As much as I like Blogger, I do have to admit that Xanga does possess a few superior features. The first is the ability to join "Blogrings" (which is why I put up a
Xanga Placeholder for this site). The second, which I really like, is an easy interface with Amazon.Com that allows you to select the book you are currently reading, the CD you are currently listening to, or the movie you are currently watching. As it is, I have to write out the HTML based on what shows up on Xangas for other things.
However, doing the HTML has the advantage of being able to change "Currently Reading" to "Just Finished Reading," since I've already returned it to David Kartzinel.
Normally, I don't like to borrow books. I think this comes mostly from the fact that I don't very much like to lend my books to people, sad as that may be. However, I'd trust David with a book, so I'm glad he decided I should read this one.
It's a religious satire, so I was a little wary at first, but, as David was happy to point out, since he had been wary of the same thing, it never actually makes fun of true Christianity (or any of the most basic forms of any religion, actually). It takes place in a ridiculously absurd fantasy world (the "Discworld" actually is a flat surface balanced on the backs of four elephants, who ride on the carapce of a giant turtle), where the universe is populated by millions of these "Small Gods" who just need belief to have any power. (This is based on a theology developed by one of the philosophers the author makes up, which the author calls - and this has to be paraphrased since I can't look up the quote - just another form of that great Gnostic heresy which arises whenever overly religious men get off their knees to think together, since the sudden change in altitude tends to make the thinking a bit whacked.) From this vantage point, he goes on to parody - hysterically - philosophy, theocratic states, "holy war," and other things like the Inquisition (for example, the chief villian in the book is an Exquisitor, what all Inquisitors aspire to be). It's amazingly funny, and I've currently got
Thief of Time by the same author.
Much as I don't like borrowing books, when you find a good person to borrow from, it's great to enjoy it. (David currently has one of my DVDs, too.)
More random news...
I was in a movie today! It was kind of odd, but it was a lot of fun. Kyle Rains and I were helping
Patrick Myers finish up his short entry for the coming student film festival, a piece called "Amnesiac," supposedly about a man who loses his memory, thinks he's Spider-man, and starts beating up his friends because he thinks they're supervillains. (I was cast as Norman, the imaginary Green Goblin.) However, since it's a short-film parody, Patrick wrote it as a trailer for a feature-length movie he never intends to make. It's going to be an odd little film, but it should be a lot of fun to watch; it was a lot of fun to make.
Kyle and I even helped Patrick get a couple of shots from the roof of the Pennick Academic Complex in the rain... THAT was an experience.
Fall break's been uneventful, which I like, and also very nice. A few other people have been around, so I haven't been lonely. I also walked over and signed up for a Blockbuster card (I rented
Red Dragon, which was good, and
The Others, which, despite being really weird, I really liked).

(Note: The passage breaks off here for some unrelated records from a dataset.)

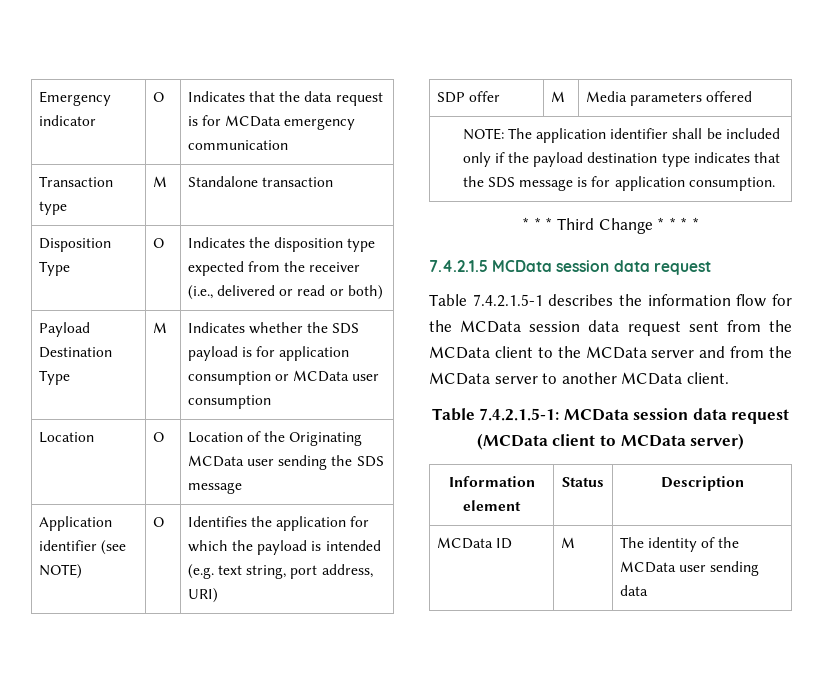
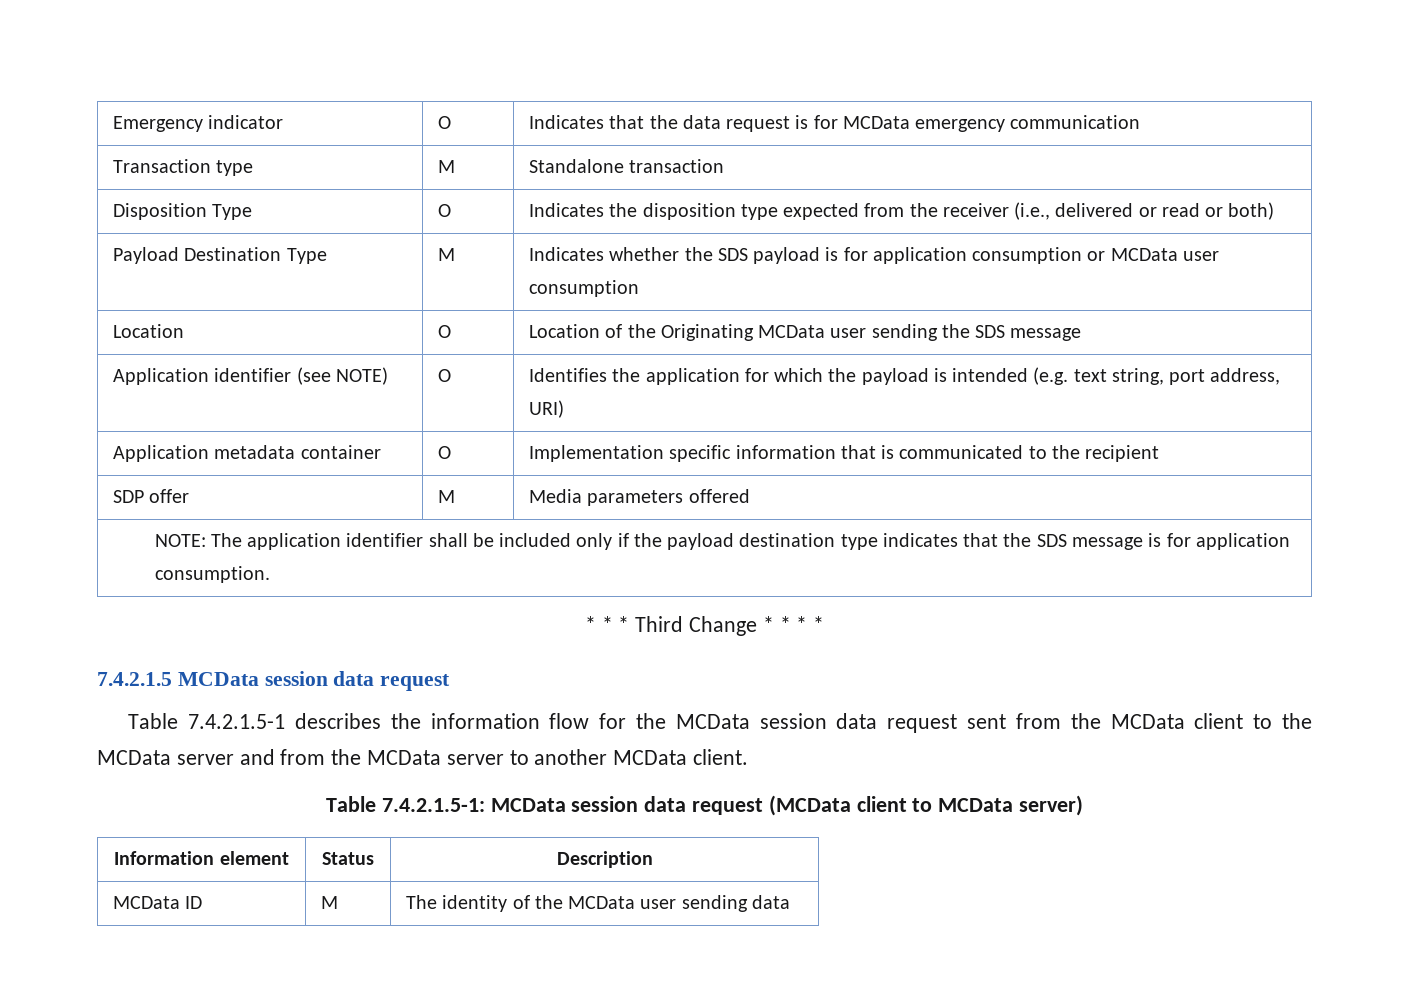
(218, 595) none -> [113,445,381,462] [438,446,452,459] [529,445,1160,462] // Application metadata container | O | Implementation specific information that is communicated to the recipient

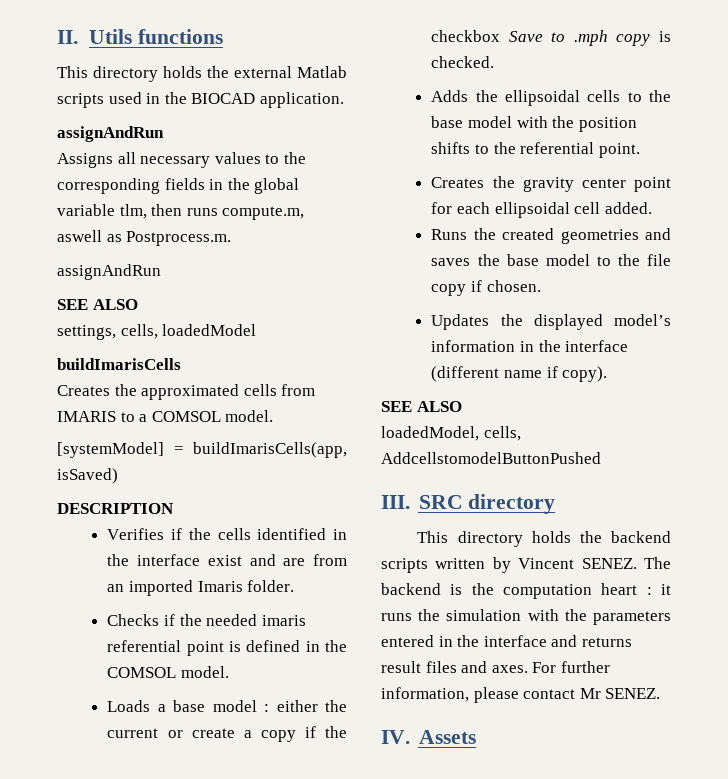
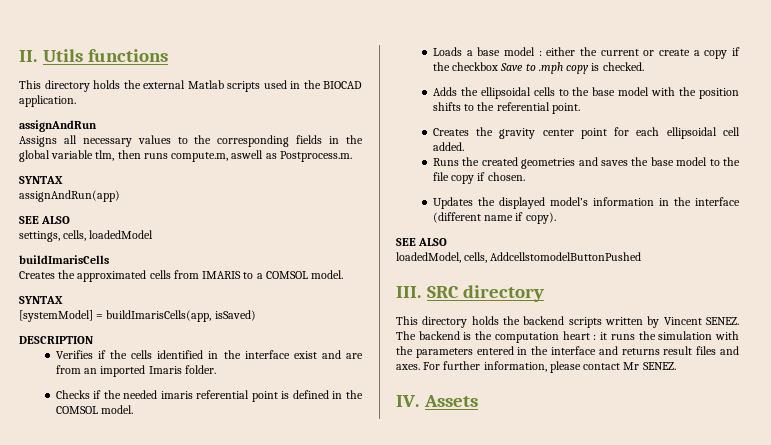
[57,264,161,280] assignAndRun -> [19,176,63,184] [19,190,120,202] SYNTAX // assignAndRun(app)
(274, 416) none -> [19,296,63,304] // SYNTAX

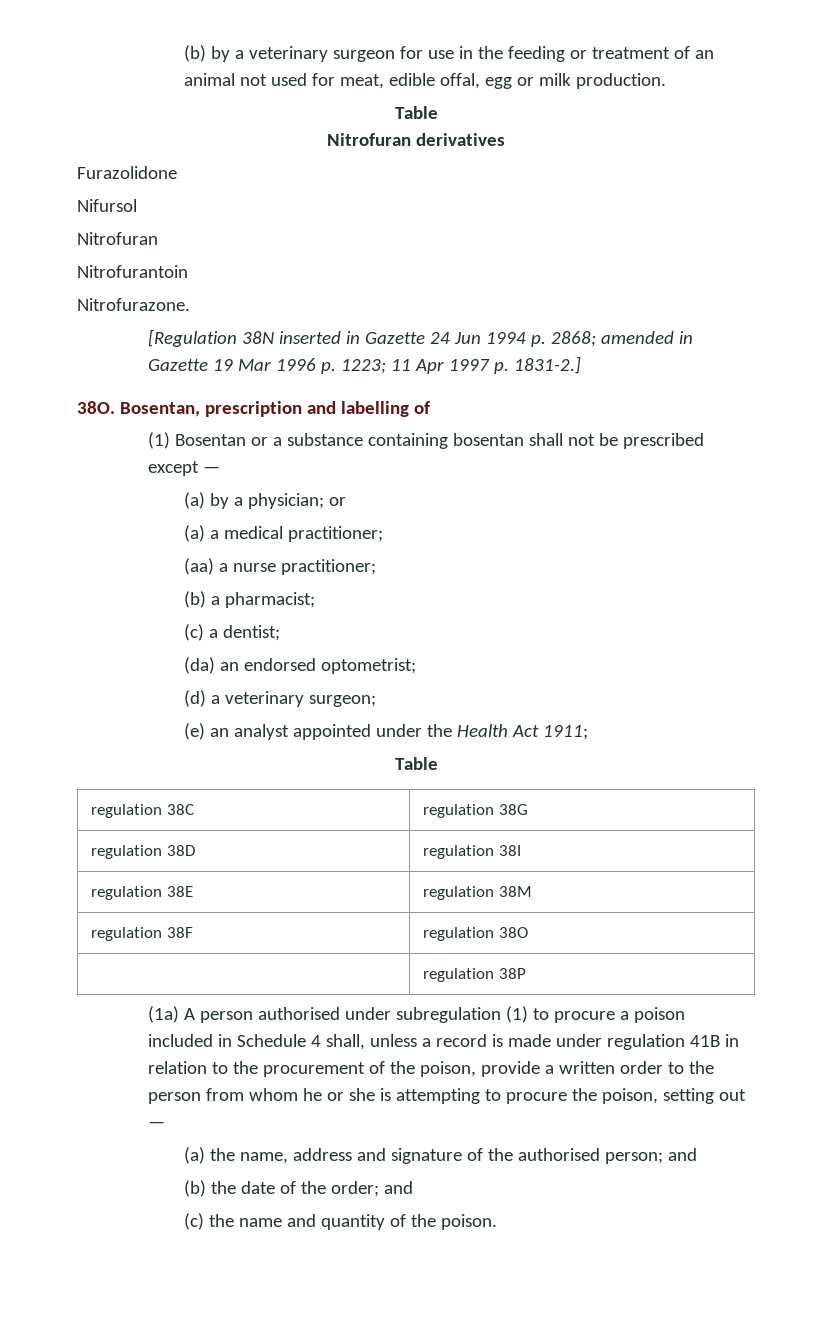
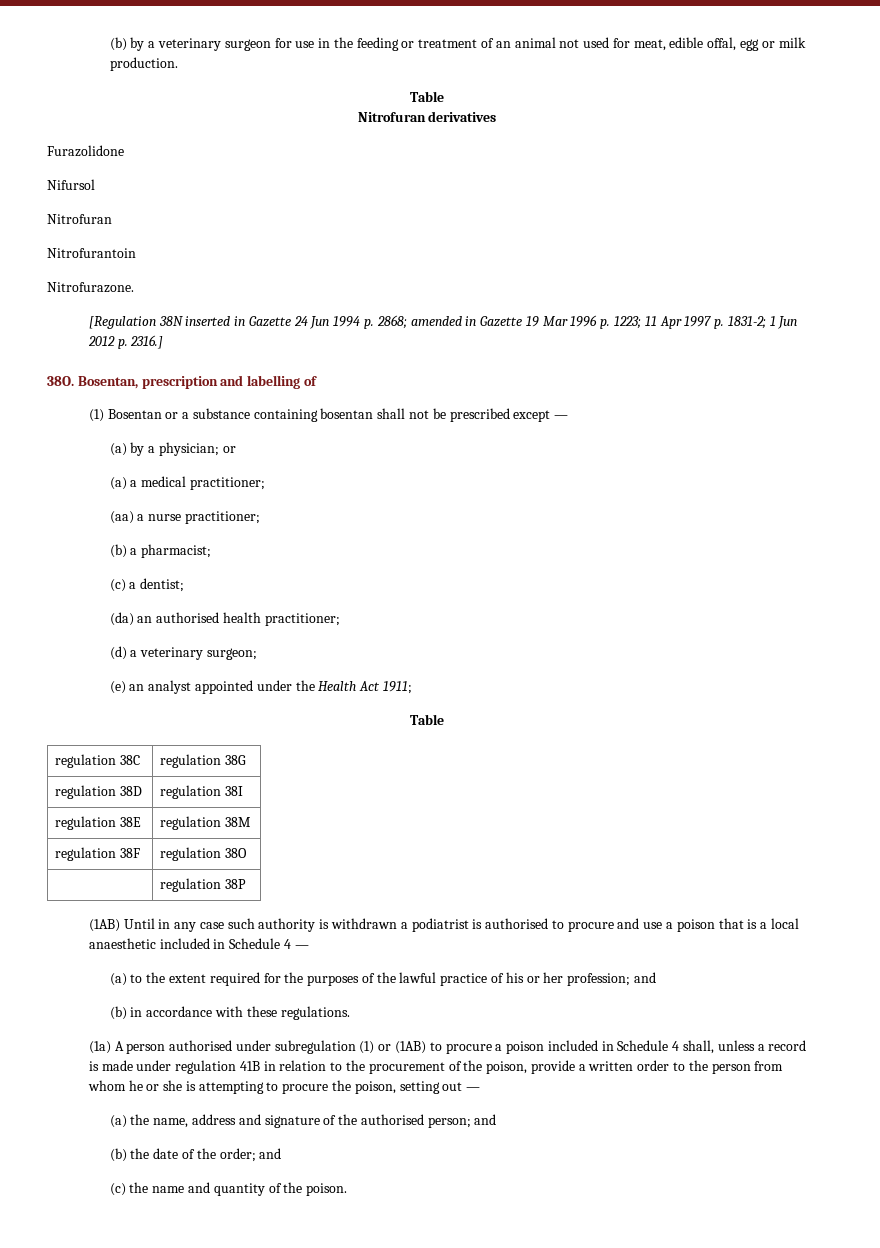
[514,356,582,374] 1831-2.] -> [727,316,798,329] [87,335,164,349] 1831-2; 1 Jun 2012 p. 2316.]
[244,658,417,674] endorsed optometrist; -> [156,612,340,626] authorised health practitioner;
(526, 973) none -> [88,918,799,932] [88,938,309,949] [109,972,656,986] [109,1006,350,1020] // (1AB) Until in any case such authority is withdrawn a podiatrist is authorised to procure and use a poison that is a local anaesthetic included in Schedule 4 — // (a) to the extent required for the purposes of the lawful practice of his or her profession; and // (b) in accordance with these regulations.
(529, 1014) none -> [378,1041,427,1054] or (1AB)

Oh, and there's something that was posted about a month ago on Emo Ben's (as they're calling
Benjamin Bailey) blog that recently struck me as interesting...
I had this idea: (WARNING: this is really corny)
It seems like Union is almost like my "shire". I'm refering to the "Lord of the Rings: The Return of the King." In the part where you are almost sure that Frodo and Sam are going to die, Frodo tells Sam to think of the shire... the movie version shows a cut back to all the fun times they had at the shire. I hope to grow so much while I am at Union. I am already forming great friendships here. I think I will look back on these days and refer to them as the encouraging days where I found God's will for my life. There is just something about college. I am having a blast. God has really blessed me.
It's not THAT corny. I can really identify with that. While I was getting ready to come to college, I got the feeling that it was going to be one of those really great times in my life -- not just because it's a major part of growing up, or because Mom told me I'd love it, or because it's four years of a life that has so far included only not-quite nineteen. I got the feeling that it was going to be an intensely spiritual experience.
When I was in Belgium on my first mission trip, I was trying to work out my testimony, and I ended up saying something along the lines of "I can see God's work in my life in all the blessings He's given me, since every time I come to understand more about Him, I'm blessed with new friends" or something like that... and I've made so many great friends in the short two months I've been here (the first half of my first semester has seriously FLOWN by) that it almost blows my mind. Thank God for Union University!!
And thanks to Ben Bailey for posting that quote above. :-)
Okay, that's about it for now. Hopefully, I'll have more to post before I let it go too long.